— Data for this exercise —
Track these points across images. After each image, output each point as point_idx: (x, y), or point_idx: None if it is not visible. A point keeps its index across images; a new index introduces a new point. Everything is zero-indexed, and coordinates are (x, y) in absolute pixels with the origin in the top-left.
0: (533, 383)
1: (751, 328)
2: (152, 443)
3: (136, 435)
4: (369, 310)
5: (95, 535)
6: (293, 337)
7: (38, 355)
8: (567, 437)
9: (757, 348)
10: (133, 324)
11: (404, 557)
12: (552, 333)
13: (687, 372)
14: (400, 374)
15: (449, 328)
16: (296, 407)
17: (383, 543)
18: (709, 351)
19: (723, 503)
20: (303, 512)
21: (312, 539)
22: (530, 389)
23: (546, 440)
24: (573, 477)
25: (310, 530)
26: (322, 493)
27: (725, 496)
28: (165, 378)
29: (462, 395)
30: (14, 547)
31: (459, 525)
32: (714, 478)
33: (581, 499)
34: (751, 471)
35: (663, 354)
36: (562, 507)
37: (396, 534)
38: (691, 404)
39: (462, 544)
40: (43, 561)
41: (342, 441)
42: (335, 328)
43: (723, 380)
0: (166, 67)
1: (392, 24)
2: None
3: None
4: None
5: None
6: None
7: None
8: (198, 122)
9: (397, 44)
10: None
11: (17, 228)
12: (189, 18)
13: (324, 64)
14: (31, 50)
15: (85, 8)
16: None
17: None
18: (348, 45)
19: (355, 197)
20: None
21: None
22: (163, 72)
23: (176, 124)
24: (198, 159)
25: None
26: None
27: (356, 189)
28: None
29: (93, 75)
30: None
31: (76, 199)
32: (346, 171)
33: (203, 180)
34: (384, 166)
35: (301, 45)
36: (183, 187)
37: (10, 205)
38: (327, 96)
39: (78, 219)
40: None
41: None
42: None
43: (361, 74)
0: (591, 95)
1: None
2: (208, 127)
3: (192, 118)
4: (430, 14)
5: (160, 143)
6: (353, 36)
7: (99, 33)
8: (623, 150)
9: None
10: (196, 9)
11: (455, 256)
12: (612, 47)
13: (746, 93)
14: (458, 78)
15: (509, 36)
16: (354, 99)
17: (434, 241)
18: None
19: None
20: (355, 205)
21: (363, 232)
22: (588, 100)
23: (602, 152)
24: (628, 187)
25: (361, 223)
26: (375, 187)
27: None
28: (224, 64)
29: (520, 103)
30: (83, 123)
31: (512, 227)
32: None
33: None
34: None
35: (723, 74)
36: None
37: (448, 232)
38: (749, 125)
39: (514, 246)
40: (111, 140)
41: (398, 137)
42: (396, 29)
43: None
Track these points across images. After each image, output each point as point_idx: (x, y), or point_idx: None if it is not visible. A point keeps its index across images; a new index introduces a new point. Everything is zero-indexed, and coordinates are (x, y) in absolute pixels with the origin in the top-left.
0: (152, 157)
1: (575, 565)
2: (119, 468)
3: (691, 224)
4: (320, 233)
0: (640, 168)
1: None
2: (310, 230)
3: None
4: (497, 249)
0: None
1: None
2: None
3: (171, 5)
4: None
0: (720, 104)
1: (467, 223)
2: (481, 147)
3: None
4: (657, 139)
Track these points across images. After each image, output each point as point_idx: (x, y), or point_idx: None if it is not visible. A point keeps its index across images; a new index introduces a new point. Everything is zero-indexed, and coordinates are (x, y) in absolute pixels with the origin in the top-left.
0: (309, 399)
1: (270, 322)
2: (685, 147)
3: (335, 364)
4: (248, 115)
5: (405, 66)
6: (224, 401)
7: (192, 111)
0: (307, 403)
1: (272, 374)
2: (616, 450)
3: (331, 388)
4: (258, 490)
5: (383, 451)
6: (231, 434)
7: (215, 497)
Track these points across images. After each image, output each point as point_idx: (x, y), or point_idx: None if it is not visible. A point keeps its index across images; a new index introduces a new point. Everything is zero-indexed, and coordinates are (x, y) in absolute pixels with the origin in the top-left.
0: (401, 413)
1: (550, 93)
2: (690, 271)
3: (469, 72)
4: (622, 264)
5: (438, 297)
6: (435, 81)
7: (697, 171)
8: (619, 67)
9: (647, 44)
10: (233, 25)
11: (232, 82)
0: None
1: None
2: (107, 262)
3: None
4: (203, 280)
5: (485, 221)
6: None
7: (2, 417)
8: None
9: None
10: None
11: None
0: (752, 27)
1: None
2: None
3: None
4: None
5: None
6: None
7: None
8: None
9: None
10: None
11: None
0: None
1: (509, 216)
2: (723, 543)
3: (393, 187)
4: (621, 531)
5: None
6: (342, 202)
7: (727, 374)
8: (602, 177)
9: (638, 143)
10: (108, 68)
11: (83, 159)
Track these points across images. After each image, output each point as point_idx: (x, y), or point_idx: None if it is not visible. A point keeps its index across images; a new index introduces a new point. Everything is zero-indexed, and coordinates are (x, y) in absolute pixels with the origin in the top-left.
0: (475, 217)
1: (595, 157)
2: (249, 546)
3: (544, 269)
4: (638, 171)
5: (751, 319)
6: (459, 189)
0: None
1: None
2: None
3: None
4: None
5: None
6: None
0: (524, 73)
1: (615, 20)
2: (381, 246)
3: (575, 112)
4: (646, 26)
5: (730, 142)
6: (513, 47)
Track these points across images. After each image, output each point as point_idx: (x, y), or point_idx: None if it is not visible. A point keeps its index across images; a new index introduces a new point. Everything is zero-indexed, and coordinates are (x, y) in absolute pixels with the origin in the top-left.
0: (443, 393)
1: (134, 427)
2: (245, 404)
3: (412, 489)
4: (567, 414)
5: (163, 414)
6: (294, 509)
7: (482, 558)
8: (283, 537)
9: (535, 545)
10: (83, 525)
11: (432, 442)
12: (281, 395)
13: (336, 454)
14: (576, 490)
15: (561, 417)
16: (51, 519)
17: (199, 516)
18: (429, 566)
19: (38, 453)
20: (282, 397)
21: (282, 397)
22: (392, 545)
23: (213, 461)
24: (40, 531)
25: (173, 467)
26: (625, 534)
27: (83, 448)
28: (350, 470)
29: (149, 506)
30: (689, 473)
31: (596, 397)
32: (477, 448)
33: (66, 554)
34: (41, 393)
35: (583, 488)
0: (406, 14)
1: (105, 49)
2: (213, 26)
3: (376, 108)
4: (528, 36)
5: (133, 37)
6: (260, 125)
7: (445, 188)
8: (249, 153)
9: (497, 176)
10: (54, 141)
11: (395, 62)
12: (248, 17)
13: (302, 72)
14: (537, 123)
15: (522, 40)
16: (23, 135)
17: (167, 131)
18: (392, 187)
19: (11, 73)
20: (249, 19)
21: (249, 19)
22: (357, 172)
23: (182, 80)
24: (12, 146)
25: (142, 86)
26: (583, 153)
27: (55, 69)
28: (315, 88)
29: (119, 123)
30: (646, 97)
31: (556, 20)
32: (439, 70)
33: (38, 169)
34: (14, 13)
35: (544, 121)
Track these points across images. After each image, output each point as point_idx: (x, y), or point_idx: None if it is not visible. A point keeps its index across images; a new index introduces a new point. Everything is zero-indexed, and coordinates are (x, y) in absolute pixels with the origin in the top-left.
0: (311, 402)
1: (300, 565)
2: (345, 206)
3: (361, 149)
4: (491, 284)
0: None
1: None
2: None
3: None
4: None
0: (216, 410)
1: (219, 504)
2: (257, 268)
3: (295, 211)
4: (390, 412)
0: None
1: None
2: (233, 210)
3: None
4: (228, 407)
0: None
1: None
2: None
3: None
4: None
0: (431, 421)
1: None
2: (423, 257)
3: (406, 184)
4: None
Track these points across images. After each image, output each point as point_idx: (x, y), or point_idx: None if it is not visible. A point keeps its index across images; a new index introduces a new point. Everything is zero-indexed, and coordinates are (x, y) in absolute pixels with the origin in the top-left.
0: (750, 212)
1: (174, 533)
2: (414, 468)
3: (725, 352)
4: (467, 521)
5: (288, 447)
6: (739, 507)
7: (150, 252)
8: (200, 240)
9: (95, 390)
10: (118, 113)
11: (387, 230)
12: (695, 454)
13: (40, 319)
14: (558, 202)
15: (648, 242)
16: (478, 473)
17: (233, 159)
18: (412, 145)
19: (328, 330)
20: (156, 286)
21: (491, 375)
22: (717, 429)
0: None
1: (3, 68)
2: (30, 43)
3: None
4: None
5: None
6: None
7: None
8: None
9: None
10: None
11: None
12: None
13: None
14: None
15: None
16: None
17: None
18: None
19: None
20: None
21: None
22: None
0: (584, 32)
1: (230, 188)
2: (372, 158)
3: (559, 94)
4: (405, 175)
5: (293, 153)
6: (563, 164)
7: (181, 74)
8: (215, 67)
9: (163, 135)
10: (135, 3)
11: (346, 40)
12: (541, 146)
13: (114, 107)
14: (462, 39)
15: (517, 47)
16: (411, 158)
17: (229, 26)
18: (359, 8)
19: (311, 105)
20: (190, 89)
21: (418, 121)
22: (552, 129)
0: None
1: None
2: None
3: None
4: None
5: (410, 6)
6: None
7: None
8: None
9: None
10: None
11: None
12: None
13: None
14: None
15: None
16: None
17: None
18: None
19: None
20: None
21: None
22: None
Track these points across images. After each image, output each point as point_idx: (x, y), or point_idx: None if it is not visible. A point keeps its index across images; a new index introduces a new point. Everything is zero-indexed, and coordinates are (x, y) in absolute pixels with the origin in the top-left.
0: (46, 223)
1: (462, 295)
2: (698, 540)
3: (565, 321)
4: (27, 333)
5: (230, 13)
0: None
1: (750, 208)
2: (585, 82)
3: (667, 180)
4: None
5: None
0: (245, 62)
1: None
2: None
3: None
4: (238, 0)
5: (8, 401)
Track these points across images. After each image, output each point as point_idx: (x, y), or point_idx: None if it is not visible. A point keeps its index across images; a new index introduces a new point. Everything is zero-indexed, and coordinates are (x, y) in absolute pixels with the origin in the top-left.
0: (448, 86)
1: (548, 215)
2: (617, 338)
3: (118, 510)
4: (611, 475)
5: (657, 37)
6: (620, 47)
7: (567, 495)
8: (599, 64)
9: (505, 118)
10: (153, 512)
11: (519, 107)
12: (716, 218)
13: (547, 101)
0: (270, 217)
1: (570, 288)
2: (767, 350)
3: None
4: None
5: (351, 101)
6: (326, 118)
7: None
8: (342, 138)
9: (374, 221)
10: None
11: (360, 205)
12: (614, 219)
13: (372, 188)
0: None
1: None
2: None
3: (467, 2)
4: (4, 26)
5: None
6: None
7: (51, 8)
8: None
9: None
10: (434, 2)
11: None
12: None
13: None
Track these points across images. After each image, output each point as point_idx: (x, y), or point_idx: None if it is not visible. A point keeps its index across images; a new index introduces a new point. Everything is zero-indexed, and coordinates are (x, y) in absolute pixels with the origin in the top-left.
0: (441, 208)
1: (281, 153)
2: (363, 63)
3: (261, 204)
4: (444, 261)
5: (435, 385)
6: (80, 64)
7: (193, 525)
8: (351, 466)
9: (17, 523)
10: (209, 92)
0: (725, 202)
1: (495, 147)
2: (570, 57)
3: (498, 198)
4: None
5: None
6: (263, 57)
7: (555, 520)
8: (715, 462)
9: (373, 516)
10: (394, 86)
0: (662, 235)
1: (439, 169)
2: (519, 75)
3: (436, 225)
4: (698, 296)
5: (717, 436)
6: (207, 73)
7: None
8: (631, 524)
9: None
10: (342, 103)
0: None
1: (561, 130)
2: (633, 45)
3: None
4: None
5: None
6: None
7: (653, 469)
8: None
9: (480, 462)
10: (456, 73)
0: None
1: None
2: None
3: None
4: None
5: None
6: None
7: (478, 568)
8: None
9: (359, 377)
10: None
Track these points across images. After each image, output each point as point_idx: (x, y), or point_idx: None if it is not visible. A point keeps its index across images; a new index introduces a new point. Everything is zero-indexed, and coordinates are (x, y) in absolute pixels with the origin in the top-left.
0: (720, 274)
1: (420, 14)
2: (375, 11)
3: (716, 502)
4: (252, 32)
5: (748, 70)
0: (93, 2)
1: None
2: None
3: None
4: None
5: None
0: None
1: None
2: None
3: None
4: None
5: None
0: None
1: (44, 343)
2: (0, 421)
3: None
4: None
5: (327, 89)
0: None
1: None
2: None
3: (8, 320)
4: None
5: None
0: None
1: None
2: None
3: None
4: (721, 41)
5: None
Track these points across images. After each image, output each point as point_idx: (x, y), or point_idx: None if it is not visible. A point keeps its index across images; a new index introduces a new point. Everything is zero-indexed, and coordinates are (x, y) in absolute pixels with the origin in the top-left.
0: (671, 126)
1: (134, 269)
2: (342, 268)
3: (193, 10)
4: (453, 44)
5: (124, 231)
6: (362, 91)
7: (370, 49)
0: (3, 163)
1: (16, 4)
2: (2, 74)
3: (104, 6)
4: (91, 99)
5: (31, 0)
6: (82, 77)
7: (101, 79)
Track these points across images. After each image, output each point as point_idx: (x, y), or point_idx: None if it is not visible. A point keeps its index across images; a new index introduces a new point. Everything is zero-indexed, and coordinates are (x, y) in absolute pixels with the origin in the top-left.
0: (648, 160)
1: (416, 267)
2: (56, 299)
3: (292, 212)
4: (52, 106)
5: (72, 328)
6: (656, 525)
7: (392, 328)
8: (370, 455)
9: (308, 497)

— Written request —
Render the stretch of the listing above, from its start through the line containing "12: (552, 333)", as a Markdown table with the columns Row and Line. Number each line, and leave out any blank lines.

— Task response —
| Row | Line |
|---|---|
| 1 | Track these points across images. After each image, output each point as point_idx: (x, y), or point_idx: None if it is not visible. A point keeps its index across images; a new index introduces a new point. Everything is zero-indexed, and coordinates are (x, y) in absolute pixels with the origin in the top-left. |
| 2 | 0: (533, 383) |
| 3 | 1: (751, 328) |
| 4 | 2: (152, 443) |
| 5 | 3: (136, 435) |
| 6 | 4: (369, 310) |
| 7 | 5: (95, 535) |
| 8 | 6: (293, 337) |
| 9 | 7: (38, 355) |
| 10 | 8: (567, 437) |
| 11 | 9: (757, 348) |
| 12 | 10: (133, 324) |
| 13 | 11: (404, 557) |
| 14 | 12: (552, 333) |